The risks are greater for women who have had caesarean sections.
Can I have a home-birth if I am induced?
No. If you decide to be induced you won’t be able to give birth at home, in a midwife-led unit or birth centre, or in a birthing pool.
Can I refuse to induce labour?
Yes. You have the right to decline an induction and wait for labour to start naturally.
The World Health Organisation (WHO) have produced guidelines as to when it's appropriate to induce labour and the NHS state that all women will be offered induction after 42 weeks but they will respect your wishes.
A membrane sweep is offered after 40 weeks but can also be declined.
Though it's thought the placenta will start to decline in efficiency in a prolonged pregnancy (over 42 weeks), there isn't sufficient medical evidence to say whether or not a gestion period of over 42 weeks is harmful for you or the baby.
If you refuse an induction then you and your baby will be carefully monitored to make sure there's no signs of foetal distress or health concerns.
Are there any benefits to being induced?
Only if there are serious medical grounds for inducing labour.
How can I induce labour at home?
Here are some ways to induce labour naturally...
> Home methods of inducing labour include:
- Having sex (hugs before drugs)
- Having your nipples stimulated
- Drinking raspberry leaf tea
- Eating spicy food
- Going for long walks
> Other natural ways of inducing labour include:
Pros and cons of natural induction
Natural methods of inducing labour are not recommended by NICE, as there is no formal evidence that they work but when you consider the risks of medical induction then they should considered or even tried before you agree to induction.
Marie Mongan, M.Ed., M.Hy., of Concord, N.H, award-winning hypnotherapist and founder of HypnoBirthing
(The Mongan Method) advises 'Hugs before drugs'.

________________________

In the passage on labor induction, rewrite the paragraph beginning "The World Health Organisation (WHO) have produced guidelines" as a shorter bulleted list that keeps its main facts. The data that follow have no connection to the passage on labor induction.

________________________

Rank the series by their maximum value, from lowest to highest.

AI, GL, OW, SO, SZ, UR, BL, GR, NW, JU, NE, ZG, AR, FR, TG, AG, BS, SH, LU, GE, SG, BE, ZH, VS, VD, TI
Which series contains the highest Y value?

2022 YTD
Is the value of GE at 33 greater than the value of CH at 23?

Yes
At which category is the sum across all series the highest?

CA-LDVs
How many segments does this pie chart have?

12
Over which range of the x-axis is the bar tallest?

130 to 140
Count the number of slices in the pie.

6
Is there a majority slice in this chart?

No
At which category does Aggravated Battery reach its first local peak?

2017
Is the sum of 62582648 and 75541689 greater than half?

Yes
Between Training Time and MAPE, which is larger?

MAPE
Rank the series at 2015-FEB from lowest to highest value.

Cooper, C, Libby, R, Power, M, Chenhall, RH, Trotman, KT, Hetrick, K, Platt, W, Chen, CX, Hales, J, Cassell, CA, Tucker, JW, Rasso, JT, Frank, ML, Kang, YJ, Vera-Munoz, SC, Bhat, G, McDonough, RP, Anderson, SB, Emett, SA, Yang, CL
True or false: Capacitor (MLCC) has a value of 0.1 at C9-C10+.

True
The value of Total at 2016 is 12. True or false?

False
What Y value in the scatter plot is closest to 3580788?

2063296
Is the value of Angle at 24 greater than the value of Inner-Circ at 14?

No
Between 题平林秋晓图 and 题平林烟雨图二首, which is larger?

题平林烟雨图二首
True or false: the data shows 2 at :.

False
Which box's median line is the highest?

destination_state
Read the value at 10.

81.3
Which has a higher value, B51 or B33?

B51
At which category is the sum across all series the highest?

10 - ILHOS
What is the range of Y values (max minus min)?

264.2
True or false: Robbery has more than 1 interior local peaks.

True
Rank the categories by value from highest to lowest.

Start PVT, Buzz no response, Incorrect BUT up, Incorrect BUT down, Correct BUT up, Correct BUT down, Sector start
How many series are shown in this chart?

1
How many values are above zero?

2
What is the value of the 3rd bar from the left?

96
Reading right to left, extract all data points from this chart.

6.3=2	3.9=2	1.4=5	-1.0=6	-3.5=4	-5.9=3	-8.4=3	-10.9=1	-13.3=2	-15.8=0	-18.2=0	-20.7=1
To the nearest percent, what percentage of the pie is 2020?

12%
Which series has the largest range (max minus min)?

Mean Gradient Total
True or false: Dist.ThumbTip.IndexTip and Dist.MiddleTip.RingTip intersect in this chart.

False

________________________

→ Expected answer
- The WHO has issued guidelines on when inducing labor is appropriate.
- The NHS offers induction to all women after 42 weeks.
- The NHS will respect a woman's wishes about induction.